| WORK INSTRUCTION |
Reproduce the section of the listing that begins at the line containing "Trên trang này" and finishes at the line containing "директори Носир ал-Хелайфи.". Include both end lines and nothing beyond them.

| SOURCE MATERIAL |

[Start of section]

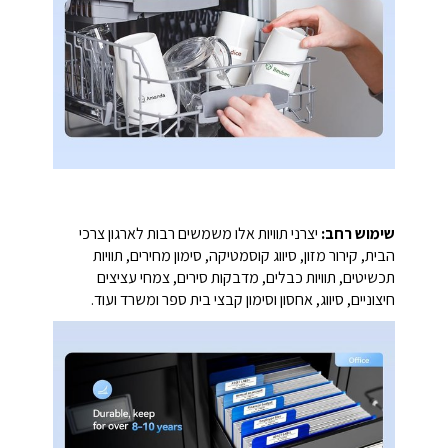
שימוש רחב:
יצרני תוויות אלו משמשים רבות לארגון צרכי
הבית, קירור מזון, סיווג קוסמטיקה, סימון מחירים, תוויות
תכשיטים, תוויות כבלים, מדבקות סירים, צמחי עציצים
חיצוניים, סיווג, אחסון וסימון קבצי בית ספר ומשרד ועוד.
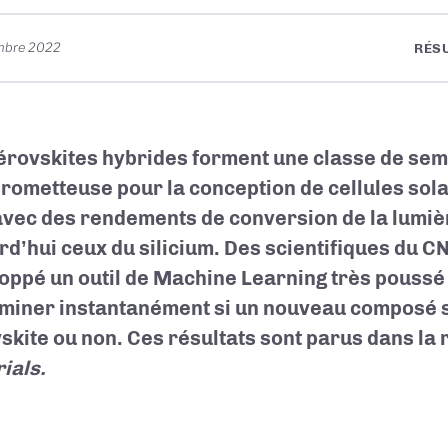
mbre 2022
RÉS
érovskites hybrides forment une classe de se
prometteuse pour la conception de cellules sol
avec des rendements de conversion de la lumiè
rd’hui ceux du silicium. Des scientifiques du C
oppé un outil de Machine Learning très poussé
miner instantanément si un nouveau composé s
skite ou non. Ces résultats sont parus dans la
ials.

[End of section]
[Start of section]

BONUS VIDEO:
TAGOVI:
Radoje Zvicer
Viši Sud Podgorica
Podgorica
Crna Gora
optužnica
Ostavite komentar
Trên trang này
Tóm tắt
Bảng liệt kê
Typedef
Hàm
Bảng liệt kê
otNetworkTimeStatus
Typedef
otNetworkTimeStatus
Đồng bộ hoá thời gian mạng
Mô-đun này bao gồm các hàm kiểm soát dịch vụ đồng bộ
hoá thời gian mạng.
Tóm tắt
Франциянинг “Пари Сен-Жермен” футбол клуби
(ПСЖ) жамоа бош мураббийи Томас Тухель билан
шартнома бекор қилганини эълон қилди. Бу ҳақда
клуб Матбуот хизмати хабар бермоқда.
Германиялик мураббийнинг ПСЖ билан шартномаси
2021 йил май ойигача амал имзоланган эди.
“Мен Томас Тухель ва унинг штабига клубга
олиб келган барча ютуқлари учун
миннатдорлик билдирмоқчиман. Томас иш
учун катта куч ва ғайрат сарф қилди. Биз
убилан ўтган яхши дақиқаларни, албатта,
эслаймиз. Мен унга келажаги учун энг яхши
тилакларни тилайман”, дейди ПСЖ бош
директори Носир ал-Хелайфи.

[End of section]

| EXERCISE RESULT |
Trên trang này
Tóm tắt
Bảng liệt kê
Typedef
Hàm
Bảng liệt kê
otNetworkTimeStatus
Typedef
otNetworkTimeStatus
Đồng bộ hoá thời gian mạng
Mô-đun này bao gồm các hàm kiểm soát dịch vụ đồng bộ
hoá thời gian mạng.
Tóm tắt
Франциянинг “Пари Сен-Жермен” футбол клуби
(ПСЖ) жамоа бош мураббийи Томас Тухель билан
шартнома бекор қилганини эълон қилди. Бу ҳақда
клуб Матбуот хизмати хабар бермоқда.
Германиялик мураббийнинг ПСЖ билан шартномаси
2021 йил май ойигача амал имзоланган эди.
“Мен Томас Тухель ва унинг штабига клубга
олиб келган барча ютуқлари учун
миннатдорлик билдирмоқчиман. Томас иш
учун катта куч ва ғайрат сарф қилди. Биз
убилан ўтган яхши дақиқаларни, албатта,
эслаймиз. Мен унга келажаги учун энг яхши
тилакларни тилайман”, дейди ПСЖ бош
директори Носир ал-Хелайфи.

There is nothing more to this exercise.